In order to operate at various airports and fly routes from any given location, the FAA grants airlines the right to use the gate space at airports, the right to fly specific routes (“route authorities”), and the right to take-off and landing slots (“slots”) at a given airport. In addition to the tangible property, like airplanes, that one would expect to be used as collateral for loans, airlines often use the rights to fly routes, take-off and land, and use gate space at various airports as collateral for their debt obligations as well. In the event of default by the debtor, the creditor could then seize the rights to these routes, gates and slots and sell them to other airlines, thereby recouping the value of the collateral. One problem with such rights being used as collateral is that they are subject to regulation by the Federal Aviation Administration (FAA) and can be altered by the FAA when it is deemed appropriate. For instance, the FAA has stated in the Code of Federal Regulations that “the FAA may withdraw or temporarily suspend Arrival Authorizations at any time as a result of reduced airport capacity or to fulfill operational needs.” Because these rights are not under the full control of the airlines that are using them as collateral, their value can be difficult to determine. Furthermore, part of that value can completely disappear in the event that the FAA decides it is necessary to revoke or alter an airline’s privileges.

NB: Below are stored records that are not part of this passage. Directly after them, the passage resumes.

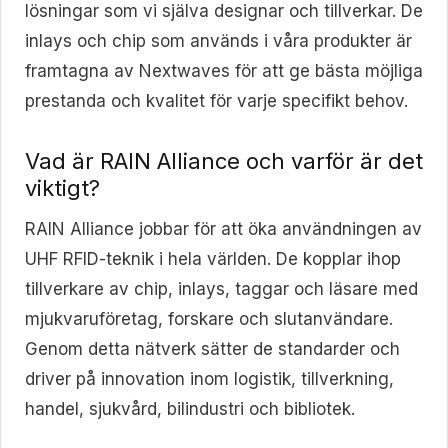
lösningar som vi själva designar och tillverkar. De
inlays och chip som används i våra produkter är
framtagna av Nextwaves för att ge bästa möjliga
prestanda och kvalitet för varje specifikt behov.
Vad är RAIN Alliance och varför är det
viktigt?
RAIN Alliance jobbar för att öka användningen av
UHF RFID-teknik i hela världen. De kopplar ihop
tillverkare av chip, inlays, taggar och läsare med
mjukvaruföretag, forskare och slutanvändare.
Genom detta nätverk sätter de standarder och
driver på innovation inom logistik, tillverkning,
handel, sjukvård, bilindustri och bibliotek.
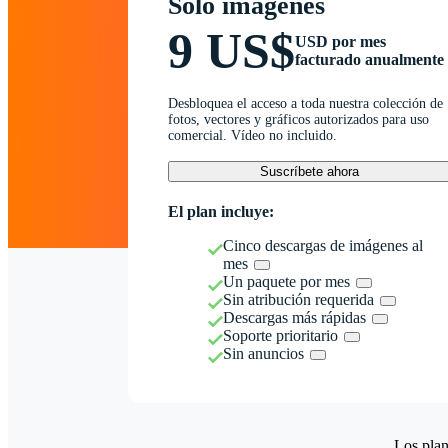
Solo imágenes
9 US$
USD por mes
facturado anualmente
Desbloquea el acceso a toda nuestra colección de
fotos, vectores y gráficos autorizados para uso
comercial. Vídeo no incluido.
Suscríbete ahora
El plan incluye:
Cinco descargas de imágenes al
mes
Un paquete por mes
Sin atribución requerida
Descargas más rápidas
Soporte prioritario
Sin anuncios
Los plan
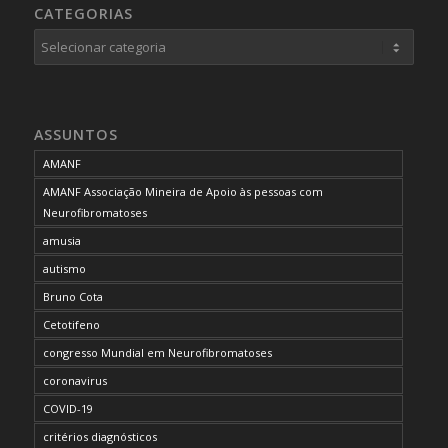
CATEGORIAS
Categorias
ASSUNTOS
AMANF
AMANF Associação Mineira de Apoio às pessoas com
Neurofibromatoses
amusia
autismo
Bruno Cota
Cetotifeno
congresso Mundial em Neurofibromatoses
coronavirus
COVID-19
critérios diagnósticos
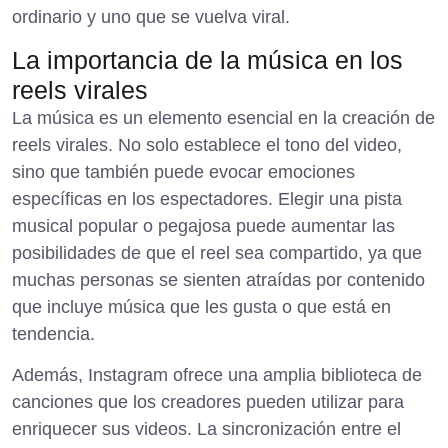
ordinario y uno que se vuelva viral.
La importancia de la música en los
reels virales
La música es un elemento esencial en la creación de
reels virales. No solo establece el tono del video,
sino que también puede evocar emociones
específicas en los espectadores. Elegir una pista
musical popular o pegajosa puede aumentar las
posibilidades de que el reel sea compartido, ya que
muchas personas se sienten atraídas por contenido
que incluye música que les gusta o que está en
tendencia.
Además, Instagram ofrece una amplia biblioteca de
canciones que los creadores pueden utilizar para
enriquecer sus videos. La sincronización entre el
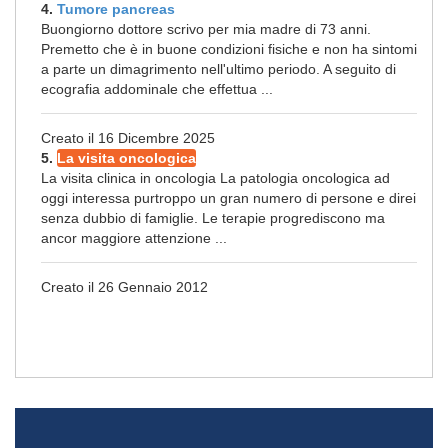
4.
Tumore pancreas
Buongiorno dottore scrivo per mia madre di 73 anni.
Premetto che è in buone condizioni fisiche e non ha sintomi
a parte un dimagrimento nell'ultimo periodo. A seguito di
ecografia addominale che effettua ...
Creato il 16 Dicembre 2025
5.
La visita oncologica
La visita clinica in oncologia La patologia oncologica ad
oggi interessa purtroppo un gran numero di persone e direi
senza dubbio di famiglie. Le terapie progrediscono ma
ancor maggiore attenzione ...
Creato il 26 Gennaio 2012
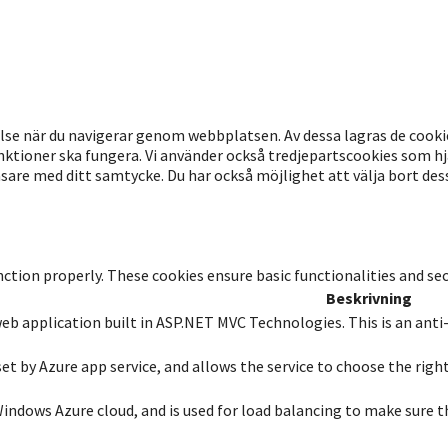
lse när du navigerar genom webbplatsen. Av dessa lagras de cook
ktioner ska fungera. Vi använder också tredjepartscookies som hj
re med ditt samtycke. Du har också möjlighet att välja bort dessa
nction properly. These cookies ensure basic functionalities and se
Beskrivning
 web application built in ASP.NET MVC Technologies. This is an anti
set by Azure app service, and allows the service to choose the righ
 Windows Azure cloud, and is used for load balancing to make sure t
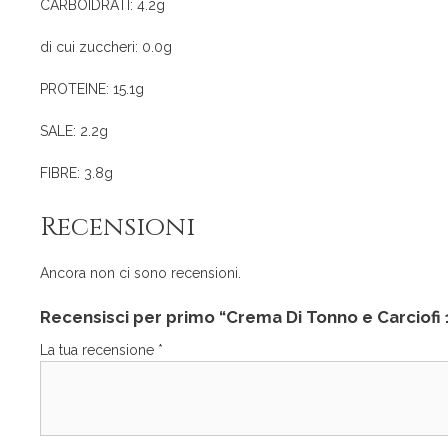
CARBOIDRATI: 4.2g
di cui zuccheri: 0.0g
PROTEINE: 15.1g
SALE: 2.2g
FIBRE: 3.8g
Recensioni
Ancora non ci sono recensioni.
Recensisci per primo “Crema Di Tonno e Carciof
La tua recensione
*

However, some are questioning whether rights to these various routes, gates or slots may be used as security interests at all. A security interest in property, commonly known as a lien, is a contingent property right that allows the creditor to seize the property if the debtor violates the terms of the debt agreement. In order to place a valid lien (commonly understood simply as a claim on property) on collateral that is recognized by courts, a given creditor must “perfect” that lien. “Perfecting” a lien is the process by which creditors officially record their interest in the property being used to secure the loan. For instance, when a bank provides a home loan to a buyer, backed by a lien on the house, that lien is “perfected” by recording it in the registry of deeds for the county in which the house is located. This process functions to put the world on notice that the property is subject to a claim by a creditor, and also serves to validate the claim for legal purposes. Liens on different types of collateral require different procedures and locations for recording such property rights, but all claims to property of this sort must be “perfected” to be recognized in court. If this process of “perfecting” is defective for some reason (such as filing the lien in the wrong place or failing to correctly fill out the requisite paperwork) then that claim will not be recognized by the court and the creditor will have no right to the collateral.
In the case of the creditors whose claims are backed by a lien on route authorities, gate leaseholds, and take-off and landing slots, the issue is whether these privileges constitute true property rights that can be even used as collateral. The FAA has stated that, “slots do not represent a property right but represent an operating privilege subject to absolute FAA control…slots may be withdrawn at any time to fulfill the Department’s operational needs.” Courts could take this language to support the view that these, and similar FAA-controlled privileges are not true property rights, but merely operating privileges. This in turn could lead to a finding that the liens are defective, because the airlines owned no actual property rights that could be perfected, and are therefore invalid. Such a ruling would have a drastic impact on the level of recovery for secured creditors, as the value of the collateral backing their claims would likely be decreased to the extent that such liens in collateral are defective.
The bankruptcy court will hear motions on various issues concerning these bonds and issues pertaining to their collateral this week. The eventual outcome of such hearings could have significant effects on the ability of airlines to raise debt against such collateral in the future.